Военизированное насилие очевидным образом воспроизводило само себя, ширясь с каждым последующим инцидентом, подражавшим и дававшим ответ предыдущему. Банды казаков на юге России, номинально подчинявшиеся власти Деникина, неоднократно учили «регулярную» армию тому, как грабить еврейские поселения, убивая и калеча детей и женщин наряду с мужчинами. В произведениях Деникина и его советников отражаются как озабоченность этими акциями, так и неспособность положить им конец{88}. Здесь, как и повсюду, расправы с «комиссарами», которых сжигали или варили заживо, заражали бессердечием даже тех, кто неохотно участвовал в кровопролитии, так же как изнасилования превращались из жестокого преступления в «доказательство мужественности», укреплявшее групповую «солидарность», – как всегда происходит в подобных обстоятельствах. Как этим, так и прочими способами по всей России, охваченной Гражданской войной, «неназываемое» превращалось в «названное», облегчая и, более того, поощряя новые злодеяния и даже подталкивая к ним.
Можно также указать, что все эти события выпустили на волю более примитивные садистские побуждения, хотя при этом встает вопрос более общего плана: почему сама по себе психопатология садизма нашла такой широкий отклик в России во время Гражданской войны?
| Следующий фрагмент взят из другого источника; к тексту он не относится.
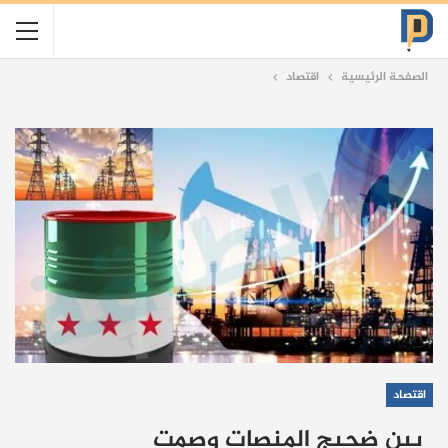
الصفحة الرئيسية
اقتصاد
اقتصاد
بين ضجيج المنصات وصمت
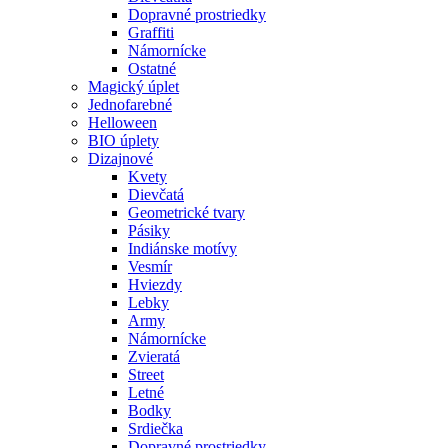
Dopravné prostriedky
Graffiti
Námornícke
Ostatné
Magický úplet
Jednofarebné
Helloween
BIO úplety
Dizajnové
Kvety
Dievčatá
Geometrické tvary
Pásiky
Indiánske motívy
Vesmír
Hviezdy
Lebky
Army
Námornícke
Zvieratá
Street
Letné
Bodky
Srdiečka
Dopravné prostriedky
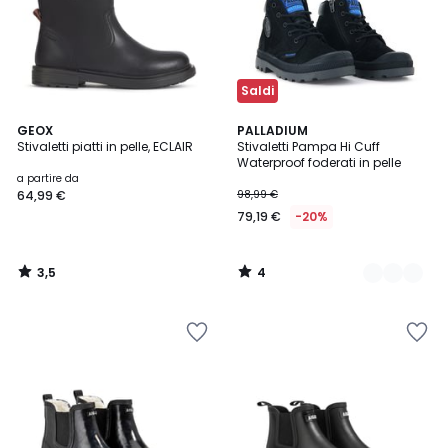
Saldi
3,5
4
GEOX
2
PALLADIUM
/ 5
/
Stivaletti piatti in pelle, ECLAIR
Stivaletti Pampa Hi Cuff
Colori
5
Waterproof foderati in pelle
a partire da
64,99 €
98,99 €
79,19 €
-20%
3,5
4
/
/
5
5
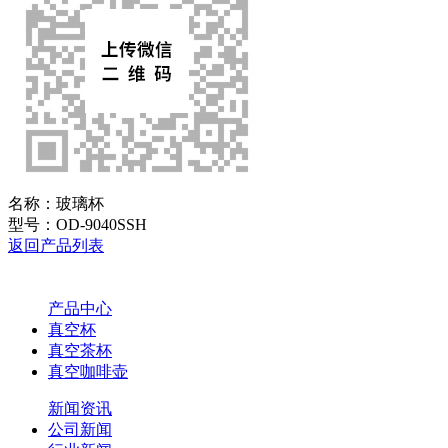
名称：
玻璃杯
型号：
OD-9040SSH
返回产品列表
产品中心
真空杯
真空茶杯
真空咖啡壶
新闻资讯
公司新闻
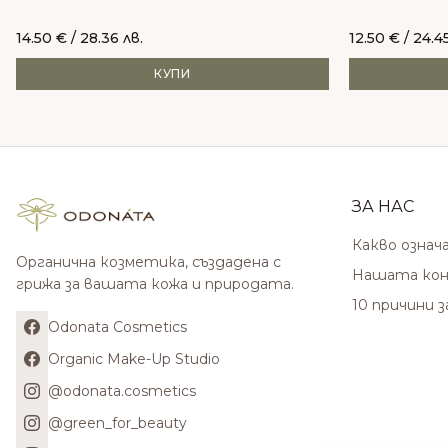
14.50
€
/ 28.36 лв.
12.50
€
/ 24.45
КУПИ
ЗА НАС
Какво означ
Органична козметика, създадена с
Нашата кон
грижа за вашата кожа и природата.
10 причини 
Odonata Cosmetics
Organic Make-Up Studio
@odonata.cosmetics
@green_for_beauty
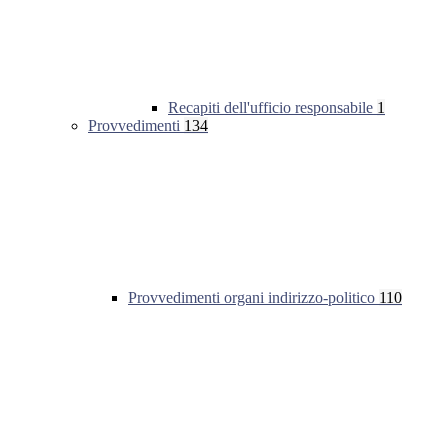
Recapiti dell'ufficio responsabile
1
Provvedimenti
134
Provvedimenti organi indirizzo-politico
110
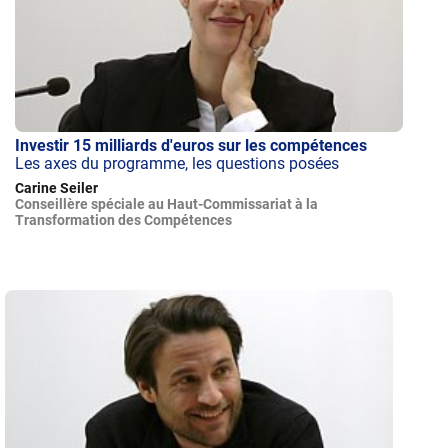
Investir 15 milliards d'euros sur les compétences
Les axes du programme, les questions posées
Carine Seiler
Conseillère spéciale au Haut-Commissariat à la
Transformation des Compétences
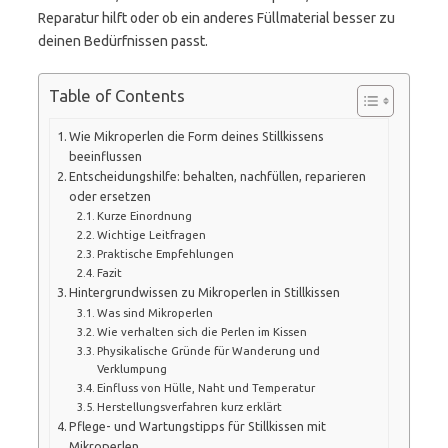
Reparatur hilft oder ob ein anderes Füllmaterial besser zu
deinen Bedürfnissen passt.
Table of Contents
Wie Mikroperlen die Form deines Stillkissens
beeinflussen
Entscheidungshilfe: behalten, nachfüllen, reparieren
oder ersetzen
Kurze Einordnung
Wichtige Leitfragen
Praktische Empfehlungen
Fazit
Hintergrundwissen zu Mikroperlen in Stillkissen
Was sind Mikroperlen
Wie verhalten sich die Perlen im Kissen
Physikalische Gründe für Wanderung und
Verklumpung
Einfluss von Hülle, Naht und Temperatur
Herstellungsverfahren kurz erklärt
Pflege- und Wartungstipps für Stillkissen mit
Mikroperlen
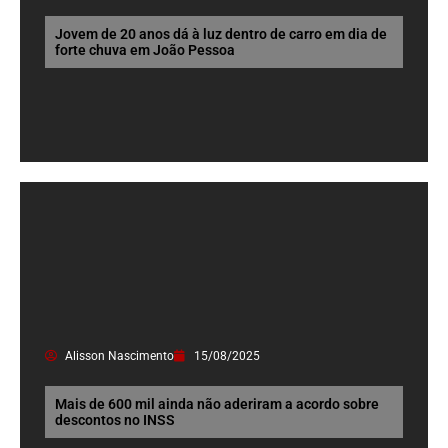
Jovem de 20 anos dá à luz dentro de carro em dia de
forte chuva em João Pessoa
Alisson Nascimento
15/08/2025
Mais de 600 mil ainda não aderiram a acordo sobre
descontos no INSS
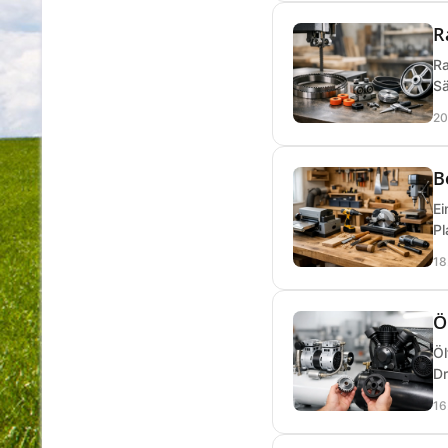
R
Ra
Sä
20
B
Ei
Pl
18
Ö
Öl
Dr
16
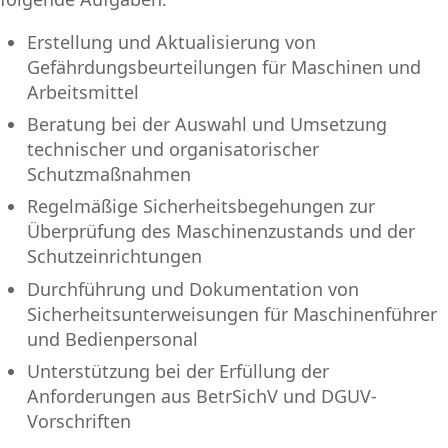
Erstellung und Aktualisierung von
Gefährdungsbeurteilungen für Maschinen und
Arbeitsmittel
Beratung bei der Auswahl und Umsetzung
technischer und organisatorischer
Schutzmaßnahmen
Regelmäßige Sicherheitsbegehungen zur
Überprüfung des Maschinenzustands und der
Schutzeinrichtungen
Durchführung und Dokumentation von
Sicherheitsunterweisungen für Maschinenführer
und Bedienpersonal
Unterstützung bei der Erfüllung der
Anforderungen aus BetrSichV und DGUV-
Vorschriften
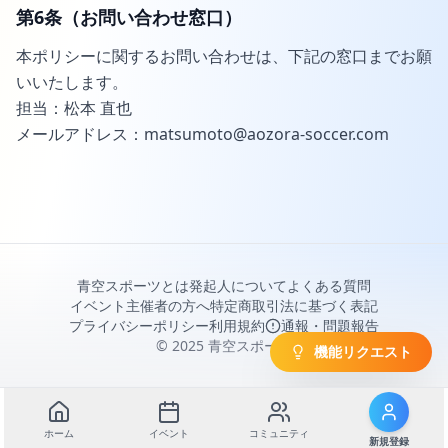
第6条（お問い合わせ窓口）
本ポリシーに関するお問い合わせは、下記の窓口までお願
いいたします。
担当：松本 直也
メールアドレス：matsumoto@aozora-soccer.com
青空スポーツとは
発起人について
よくある質問
イベント主催者の方へ
特定商取引法に基づく表記
プライバシーポリシー
利用規約
通報・問題報告
© 2025 青空スポーツ
機能リクエスト
ホーム
イベント
コミュニティ
新規登録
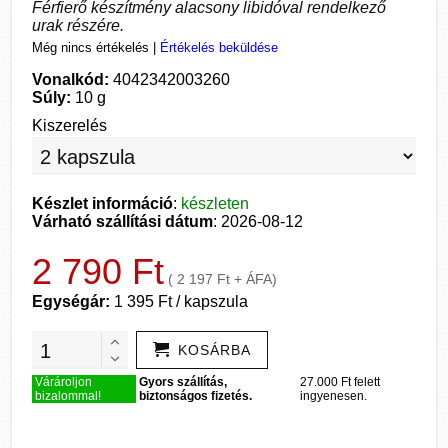
Férfierő készítmény alacsony libidóval rendelkező
urak részére.
Még nincs értékelés
|
Értékelés beküldése
Vonalkód:
4042342003260
Súly:
10 g
Kiszerelés
Készlet információ
:
készleten
Várható szállítási dátum
: 2026-08-12
2 790 Ft
( 2 197 Ft + ÁFA)
Egységár:
1 395 Ft / kapszula
KOSÁRBA
Várároljon
Gyors szállítás,
27.000 Ft felett
bizalommal!
biztonságos fizetés.
ingyenesen.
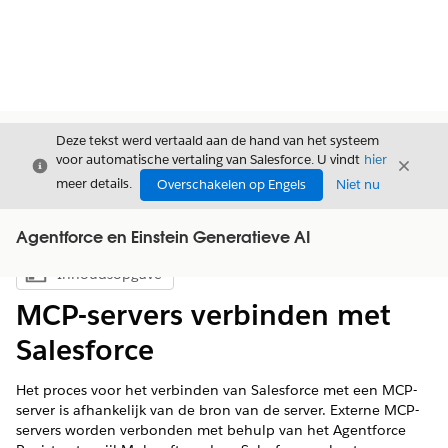
Deze tekst werd vertaald aan de hand van het systeem
voor automatische vertaling van Salesforce. U vindt
hier
Sluiten
Sluite
Sluiten
meer details.
Overschakelen op Engels
Niet nu
Agentforce en Einstein Generatieve AI
Inhoudsopgave
Inhoudsopgave weergeven
MCP-servers verbinden met
Salesforce
Het proces voor het verbinden van Salesforce met een MCP-
server is afhankelijk van de bron van de server. Externe MCP-
servers worden verbonden met behulp van het Agentforce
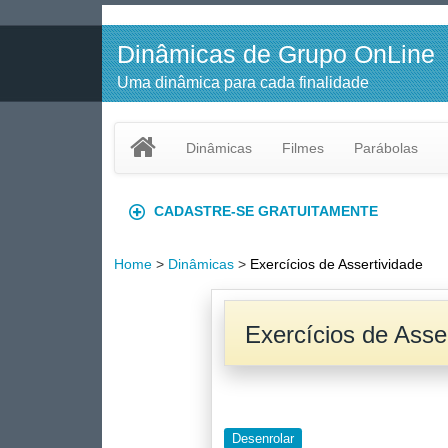
Dinâmicas de Grupo OnLine
Uma dinâmica para cada finalidade
Dinâmicas
Filmes
Parábolas
CADASTRE-SE GRATUITAMENTE
Home
>
Dinâmicas
>
Exercícios de Assertividade
Exercícios de Asse
Desenrolar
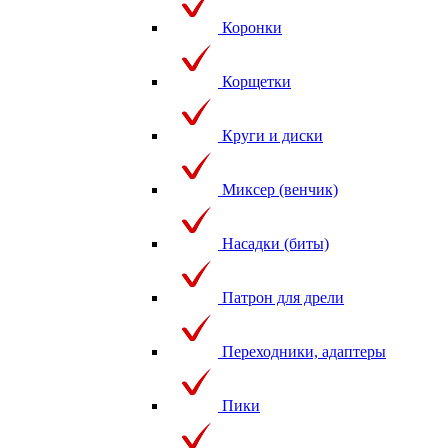
Коронки
Корщетки
Круги и диски
Миксер (венчик)
Насадки (биты)
Патрон для дрели
Переходники, адаптеры
Пики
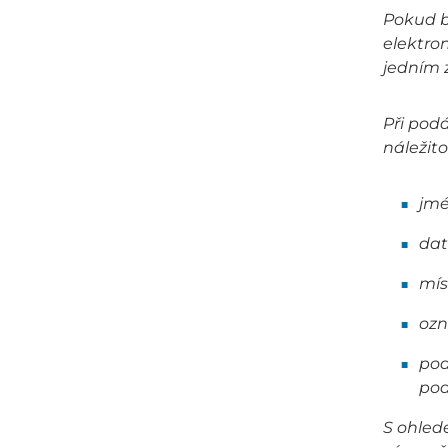
Pokud b
elektro
jedním 
Při pod
náležito
jmé
dat
mís
ozn
pod
pod
S ohled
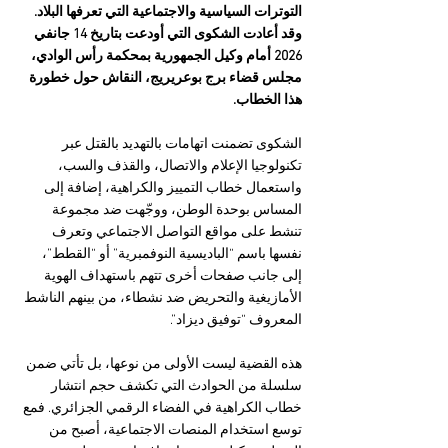
التوترات السياسية والاجتماعية التي تعرفها البلاد. 
وقد أعادت الشكوى التي أودعت بتاريخ 14 جانفي 
2026 أمام وكيل الجمهورية بمحكمة رأس الوادي، 
مجلس قضاء برج بوعريريج، النقاش حول خطورة 
هذا الخطاب. 
الشكوى تضمنت اتهامات بالتهديد بالقتل عبر 
تكنولوجيا الإعلام والاتصال، والقذف والسب، 
واستعمال خطاب التمييز والكراهية، إضافة إلى 
المساس بوحدة الوطن، ووجّهت ضد مجموعة 
تنشط على مواقع التواصل الاجتماعي وتعرف 
نفسها باسم “الباديسية النوفمبرية” أو “القطط”، 
إلى جانب صفحات أخرى تتهم باستهداف الهوية 
الأمازيغية والتحريض ضد نشطاء، من بينهم الناشط 
المعروف “توفيق ديزاد”.
هذه القضية ليست الأولى من نوعها، بل تأتي ضمن 
سلسلة من الحوادث التي تكشف حجم انتشار 
خطاب الكراهية في الفضاء الرقمي الجزائري. فمع 
توسع استخدام المنصات الاجتماعية، أصبح من 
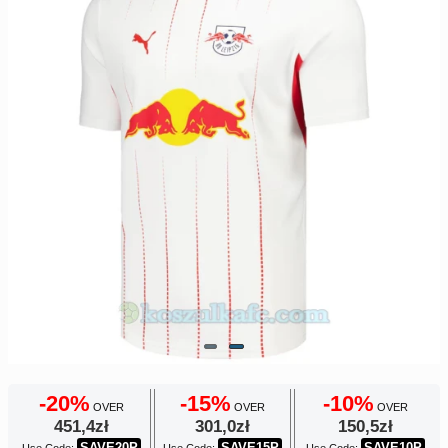
Europe
UEFA
Koszyk
CONMEBOL
Zamówienie
Other
Teams
Retro
Dzieci
Damska
-20%
-15%
-10%
OVER
OVER
OVER
451,4zł
301,0zł
150,5zł
SAVE20P
SAVE15P
SAVE10P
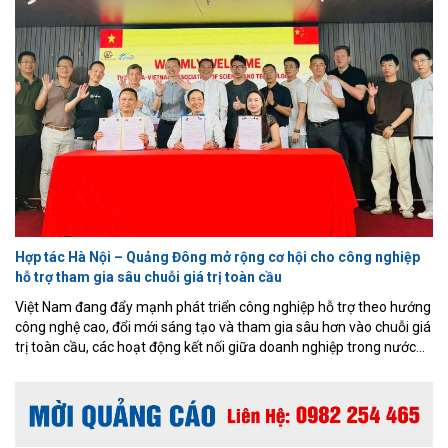
Hợp tác Hà Nội – Quảng Đông mở rộng cơ hội cho công nghiệp
hỗ trợ tham gia sâu chuỗi giá trị toàn cầu
Việt Nam đang đẩy mạnh phát triển công nghiệp hỗ trợ theo hướng
công nghệ cao, đổi mới sáng tạo và tham gia sâu hơn vào chuỗi giá
trị toàn cầu, các hoạt động kết nối giữa doanh nghiệp trong nước
với những trung tâm sản xuất hàng đầu khu vực đang mở ra nhiều
cơ hội mới. Chương trình xúc tiến hợp tác giữa Hiệp hội Doanh
nghiệp công nghiệp hỗ trợ TP. Hà Nội (HANSIBA), Tập đoàn N&G
Việt Nam và đoàn doanh nghiệp thuộc Hội Khoa học và Công nghệ
Trung Việt tỉnh Quảng Đông (Trung Quốc) mới đây được đánh giá là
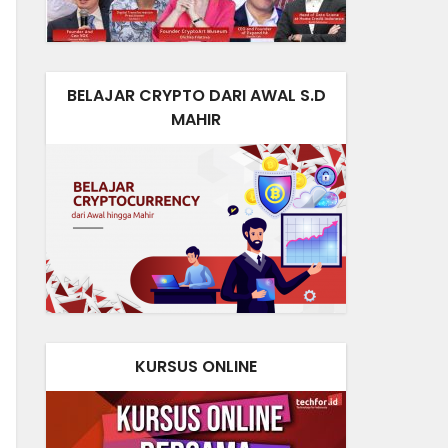
BELAJAR CRYPTO DARI AWAL S.D
MAHIR
KURSUS ONLINE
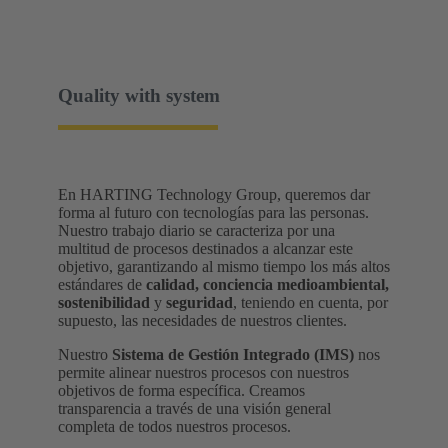
Quality with system
En HARTING Technology Group, queremos dar
forma al futuro con tecnologías para las personas.
Nuestro trabajo diario se caracteriza por una
multitud de procesos destinados a alcanzar este
objetivo, garantizando al mismo tiempo los más altos
estándares de
calidad, conciencia medioambiental,
sostenibilidad
y
seguridad
, teniendo en cuenta, por
supuesto, las necesidades de nuestros clientes.
Nuestro
Sistema de Gestión Integrado (IMS)
nos
permite alinear nuestros procesos con nuestros
objetivos de forma específica. Creamos
transparencia a través de una visión general
completa de todos nuestros procesos.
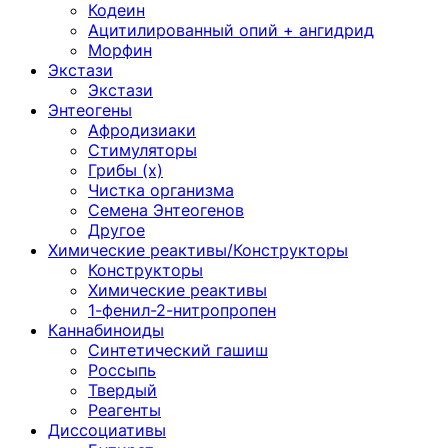
Кодеин
Ацитилированный опий + ангидрид
Морфин
Экстази
Экстази
Энтеогены
Афродизиаки
Стимуляторы
Грибы (х)
Чистка организма
Семена Энтеогенов
Другое
Химические реактивы/Конструкторы
Конструкторы
Химические реактивы
1-фенил-2-нитропропен
Каннабиноиды
Синтетический гашиш
Россыпь
Твердый
Реагенты
Диссоциативы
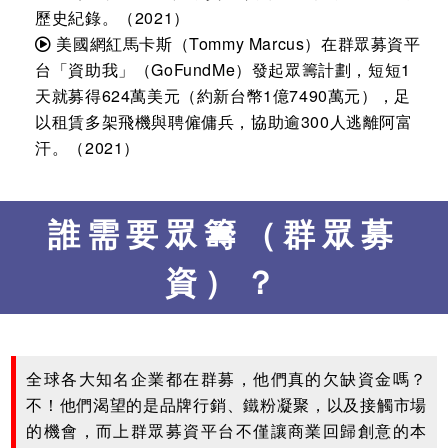
歷史紀錄。（2021）
美國網紅馬卡斯（Tommy Marcus）在群眾募資平
台「資助我」（GoFundMe）發起眾籌計劃，短短1
天就募得624萬美元（約新台幣1億7490萬元），足
以租賃多架飛機與聘僱傭兵，協助逾300人逃離阿富
汗。（2021）
誰需要眾籌（群眾募
資）？
全球各大知名企業都在群募，他們真的欠缺資金嗎？
不！他們渴望的是品牌行銷、鐵粉凝聚，以及接觸市場
的機會，而上群眾募資平台不僅讓商業回歸創意的本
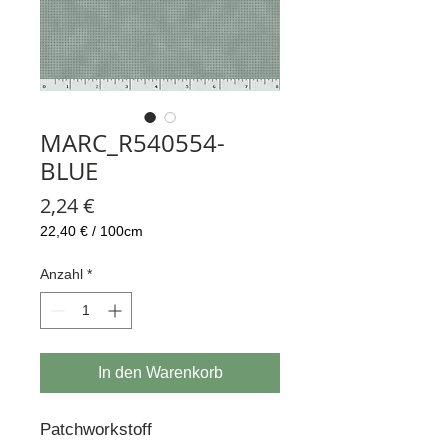
MARC_R540554-
BLUE
Preis
2,24 €
22,40 €
/
100cm
22,40 €
pro
Anzahl
*
100
Zentimeter
In den Warenkorb
Patchworkstoff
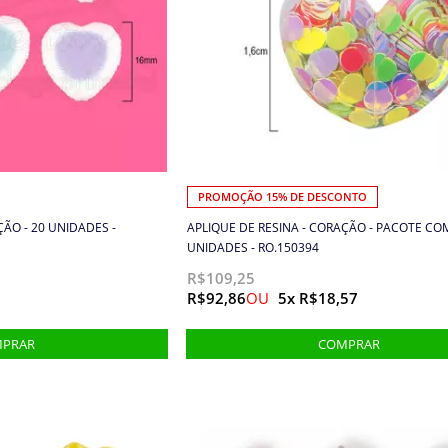
PROMOÇÃO 15% DE DESCONTO
ÇÃO - 20 UNIDADES -
APLIQUE DE RESINA - CORAÇÃO - PACOTE CO
UNIDADES - RO.150394
R$109,25
R$92,86
5x R$18,57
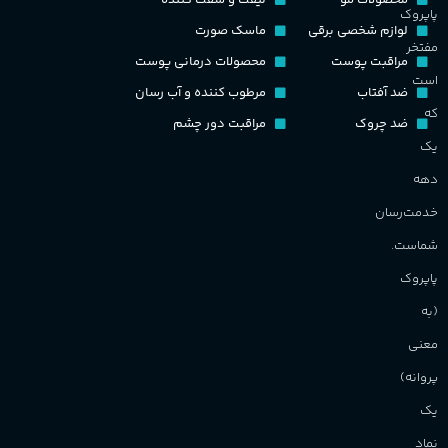
محصولات مو
لیفت و سفت کننده
پاپروک
گ
لوازم شخصی برقی
ماسک صورت
مفتخر
اکسترکت دو پرفیوم
مراقبت پوست
محصولات درمانی پوست
گ
است
ضد آفتاب
مرطوب کننده و آب رسان
گروه بویایی
میوه ای
که
ضد چروک
مراقبت دور چشم
PA_
یک
ماندگاری
بالا
دهه
ن
ش
خدمت‌رسان
مناسب برای
م
شماست.
آقایان
,
خانم ها
پاپروک
(به
برند
Sanchez
معنی
پروانه)
یک
نماد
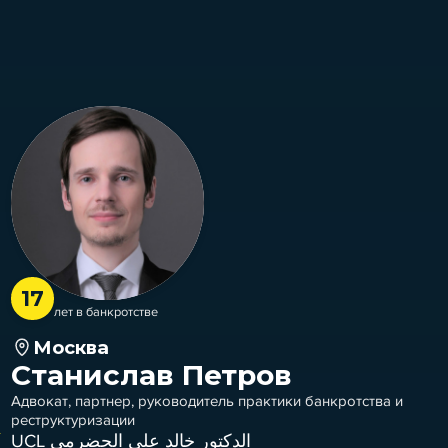
17
лет в банкротстве
Москва
Станислав Петров
Адвокат, партнер, руководитель практики банкротства и
реструктуризации
UCL الدكتور خالد علي الحضرمي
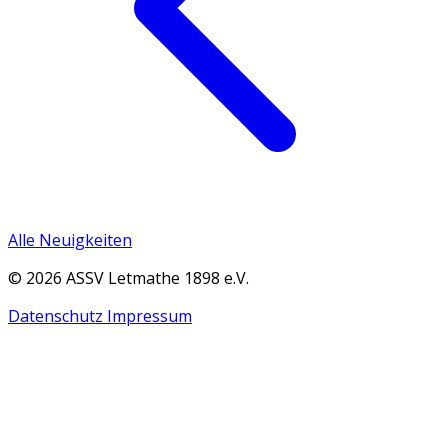
Alle Neuigkeiten
© 2026 ASSV Letmathe 1898 e.V.
Datenschutz
Impressum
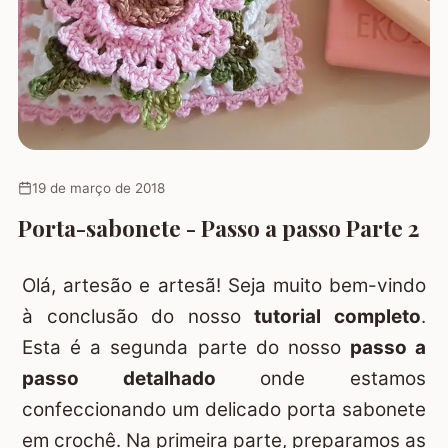
19 de março de 2018
Porta-sabonete - Passo a passo Parte 2
Olá, artesão e artesã! Seja muito bem-vindo
à conclusão do nosso
tutorial completo
.
Esta é a segunda parte do nosso
passo a
passo detalhado
onde estamos
confeccionando um delicado porta sabonete
em crochê. Na primeira parte, preparamos as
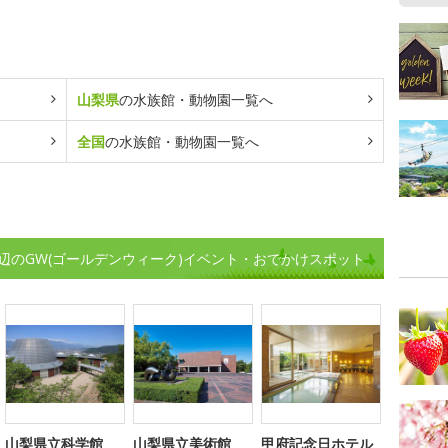
山梨県
の水族館・動物園一覧へ
全国
の水族館・動物園一覧へ
辺のGW(ゴールデンウィーク)イベント・おでかけスポット
山梨県立科学館
山梨県立美術館
甲府記念日ホテル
Наиболее правдоподобный ответ состоит в том, что большинство участников этих зверств в те ужасные годы сами прошли через тот или иной опыт крайних унижений в условиях, когда на обиды, накопившиеся в недавнем и более далеком прошлом, накладывались нужда и лишения. История почти не оставила формальных свидетельств этого унижения, однако сам контекст дает нам массу примеров такого рода. Демобилизация и дезертирство мало кого делали героями. Женщины, выпрашивавшие еду для себя и жизнь для своих детей, представляли собой людскую слабость в ее предельном выражении. Раненые и искалеченные не имели особых надежд на выживание, и многие жестокости, несомненно, совершались под воздействием боли или отчаяния. Снимки «буржуек», распродававших интимные предметы домашнего обихода, наводят на мысль об изувеченной психике, так же как и знаменитые фотографии крестьян, торгующих человечиной. Жестокое и садистское воздаяние почти наверняка служило для многих не поддающейся измерению «компенсацией» за унижения и лишения.
[1] Сам Тухачевский до революции прошел подготовку в Императорском Генеральном штабе.